Exercise 1:
Answer these questions using the profile of footballer Vladislav Mikushin, one answer per line with the same letters.
(a) In what city was he born?
(b) What position does he play?
(c) For which national team did he play in 2018–2019?
Exercise 2: Supply the next part of the profile of footballer Vladislav Mikushin, starting after its last line.

Text section:
▬▬▬▬▬▬▬▬▬▬

Vladislav Mikushin

Personal information
- Full name: Vladislav Arkadievich Mikushin
- Date of birth: 18 April 2001 (age 24)
- Place of birth: Tomsk, Russia
- Height: 1.87 m (6 ft 2 in)
- Position: Defender

Team information
- Current team: FC Bishkek City

Youth career
- 0000–2015: FC Tom Tomsk
- 2016: SDYuSShOR Lider Seversk
- 2017–2018: FC Rubin Kazan

Senior career*
- Years: Team / Apps / (Gls)
- 2019–2021: FC Rubin Kazan / 0 / (0)
- 2019–2020: → FC Fakel Voronezh (loan) / 14 / (0)
- 2020: → FC Neftekhimik Nizhnekamsk (loan) / 3 / (0)
- 2020–2021: → FC Leningradets Leningrad Oblast (loan) / 10 / (0)
- 2021–2022: FC Yenisey Krasnoyarsk / 1 / (0)
- 2021–2022: → FC Yenisey-2 Krasnoyarsk / 17 / (0)
- 2022–2023: FC Leningradets Leningrad Oblast / 34 / (3)
- 2024: FC Torpedo Moscow / 2 / (0)
- 2024–2026: FC Leningradets Leningrad Oblast / 18 / (1)
- 2026–: FC Bishkek City / 0 / (0)

International career^{‡}
- 2018–2019: Russia U-18 / 13 / (1)

▬▬▬▬▬▬▬▬▬▬

Dataset:
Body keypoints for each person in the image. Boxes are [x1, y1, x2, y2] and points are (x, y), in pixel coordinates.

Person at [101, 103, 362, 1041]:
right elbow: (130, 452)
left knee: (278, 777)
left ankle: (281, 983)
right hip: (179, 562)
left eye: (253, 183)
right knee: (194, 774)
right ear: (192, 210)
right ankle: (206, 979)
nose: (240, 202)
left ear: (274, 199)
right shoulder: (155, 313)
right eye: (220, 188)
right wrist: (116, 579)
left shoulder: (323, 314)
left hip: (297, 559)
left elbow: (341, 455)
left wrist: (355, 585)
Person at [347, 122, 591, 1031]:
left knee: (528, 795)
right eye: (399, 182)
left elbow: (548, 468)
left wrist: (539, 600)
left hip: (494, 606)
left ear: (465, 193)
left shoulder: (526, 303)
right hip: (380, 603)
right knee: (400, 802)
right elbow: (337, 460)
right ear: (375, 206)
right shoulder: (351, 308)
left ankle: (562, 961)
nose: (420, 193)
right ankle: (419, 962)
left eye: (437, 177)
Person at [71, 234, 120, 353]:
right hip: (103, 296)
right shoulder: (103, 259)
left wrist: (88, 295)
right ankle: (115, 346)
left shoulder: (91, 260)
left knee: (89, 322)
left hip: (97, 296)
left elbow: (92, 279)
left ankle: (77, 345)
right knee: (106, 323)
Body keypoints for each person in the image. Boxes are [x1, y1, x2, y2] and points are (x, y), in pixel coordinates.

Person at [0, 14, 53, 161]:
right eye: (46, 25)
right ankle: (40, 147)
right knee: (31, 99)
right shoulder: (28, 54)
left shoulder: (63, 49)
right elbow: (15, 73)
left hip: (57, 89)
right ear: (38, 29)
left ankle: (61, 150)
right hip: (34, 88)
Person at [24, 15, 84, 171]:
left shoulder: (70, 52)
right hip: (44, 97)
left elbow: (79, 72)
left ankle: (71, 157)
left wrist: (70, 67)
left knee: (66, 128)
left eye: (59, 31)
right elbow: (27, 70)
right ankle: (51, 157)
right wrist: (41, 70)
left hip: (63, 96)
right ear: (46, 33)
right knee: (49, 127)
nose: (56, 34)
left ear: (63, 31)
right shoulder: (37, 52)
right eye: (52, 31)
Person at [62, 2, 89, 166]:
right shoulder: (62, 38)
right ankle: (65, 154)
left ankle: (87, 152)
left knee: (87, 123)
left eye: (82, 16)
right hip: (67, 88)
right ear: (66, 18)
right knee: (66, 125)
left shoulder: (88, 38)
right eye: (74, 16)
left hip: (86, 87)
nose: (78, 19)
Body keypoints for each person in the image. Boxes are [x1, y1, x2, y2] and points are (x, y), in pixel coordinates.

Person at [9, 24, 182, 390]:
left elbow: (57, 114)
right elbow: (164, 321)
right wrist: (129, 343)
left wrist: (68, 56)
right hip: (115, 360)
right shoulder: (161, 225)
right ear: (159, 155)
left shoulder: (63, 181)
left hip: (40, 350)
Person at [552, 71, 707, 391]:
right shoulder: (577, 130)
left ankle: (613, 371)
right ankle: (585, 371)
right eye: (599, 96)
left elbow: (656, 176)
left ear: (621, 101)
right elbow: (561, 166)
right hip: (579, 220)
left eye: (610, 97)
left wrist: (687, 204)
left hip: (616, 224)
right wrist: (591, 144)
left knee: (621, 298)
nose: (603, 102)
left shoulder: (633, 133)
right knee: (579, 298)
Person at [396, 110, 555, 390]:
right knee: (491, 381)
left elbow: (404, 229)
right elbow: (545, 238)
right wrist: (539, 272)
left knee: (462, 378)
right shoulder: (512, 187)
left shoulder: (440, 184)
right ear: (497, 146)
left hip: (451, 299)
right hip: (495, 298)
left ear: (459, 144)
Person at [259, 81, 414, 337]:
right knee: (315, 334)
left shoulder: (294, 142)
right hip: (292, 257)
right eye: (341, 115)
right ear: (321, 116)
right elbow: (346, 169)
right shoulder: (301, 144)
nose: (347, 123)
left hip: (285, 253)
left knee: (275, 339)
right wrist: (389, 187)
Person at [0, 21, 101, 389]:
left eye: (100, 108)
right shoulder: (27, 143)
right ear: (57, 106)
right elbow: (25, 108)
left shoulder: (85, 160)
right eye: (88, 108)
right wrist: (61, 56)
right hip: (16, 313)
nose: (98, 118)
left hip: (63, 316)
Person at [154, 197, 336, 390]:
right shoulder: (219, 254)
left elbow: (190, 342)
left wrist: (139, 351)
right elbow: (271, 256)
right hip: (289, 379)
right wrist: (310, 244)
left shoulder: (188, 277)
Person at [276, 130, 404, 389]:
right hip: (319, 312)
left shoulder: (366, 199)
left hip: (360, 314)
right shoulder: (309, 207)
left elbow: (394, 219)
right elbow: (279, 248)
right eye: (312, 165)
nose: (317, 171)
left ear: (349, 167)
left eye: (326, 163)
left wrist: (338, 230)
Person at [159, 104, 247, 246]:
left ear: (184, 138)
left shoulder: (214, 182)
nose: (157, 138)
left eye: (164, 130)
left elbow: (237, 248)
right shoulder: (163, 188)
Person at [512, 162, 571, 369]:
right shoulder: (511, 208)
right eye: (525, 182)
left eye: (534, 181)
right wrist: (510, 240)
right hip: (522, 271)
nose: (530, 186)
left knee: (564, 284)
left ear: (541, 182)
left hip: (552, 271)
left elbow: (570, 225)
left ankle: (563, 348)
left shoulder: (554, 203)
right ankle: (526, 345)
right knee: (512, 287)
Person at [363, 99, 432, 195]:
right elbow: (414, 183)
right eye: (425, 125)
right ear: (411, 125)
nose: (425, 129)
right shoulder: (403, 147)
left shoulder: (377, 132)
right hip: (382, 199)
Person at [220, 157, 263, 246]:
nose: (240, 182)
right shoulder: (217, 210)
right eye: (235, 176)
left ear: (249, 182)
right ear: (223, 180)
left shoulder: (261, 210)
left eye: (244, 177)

▬▬▬▬▬▬▬▬▬▬

Exercise output 1:
(a) Tomsk, Russia
(b) Defender
(c) Russia U-18

Exercise output 2:
- 2019–2020: Russia U-19 / 5 / (1)

= Vladislav Mikushin =

Russian footballer

Vladislav Arkadyevich Mikushin (Владислав Аркадьевич Микушин; born 18 April 2001) is a Russian football player who plays for Kyrgyz Premier League club FC Bishkek City.

==Club career==
He made his debut for FC Rubin Kazan on 6 March 2019 in a Russian Cup game against FC Lokomotiv Moscow.

On 19 July 2019, he joined FC Fakel Voronezh on loan. He made his Russian Football National League debut for Fakel on 28 July 2019 in a game against FC SKA-Khabarovsk.

On 28 September 2020, he moved on loan to FC Leningradets Leningrad Oblast.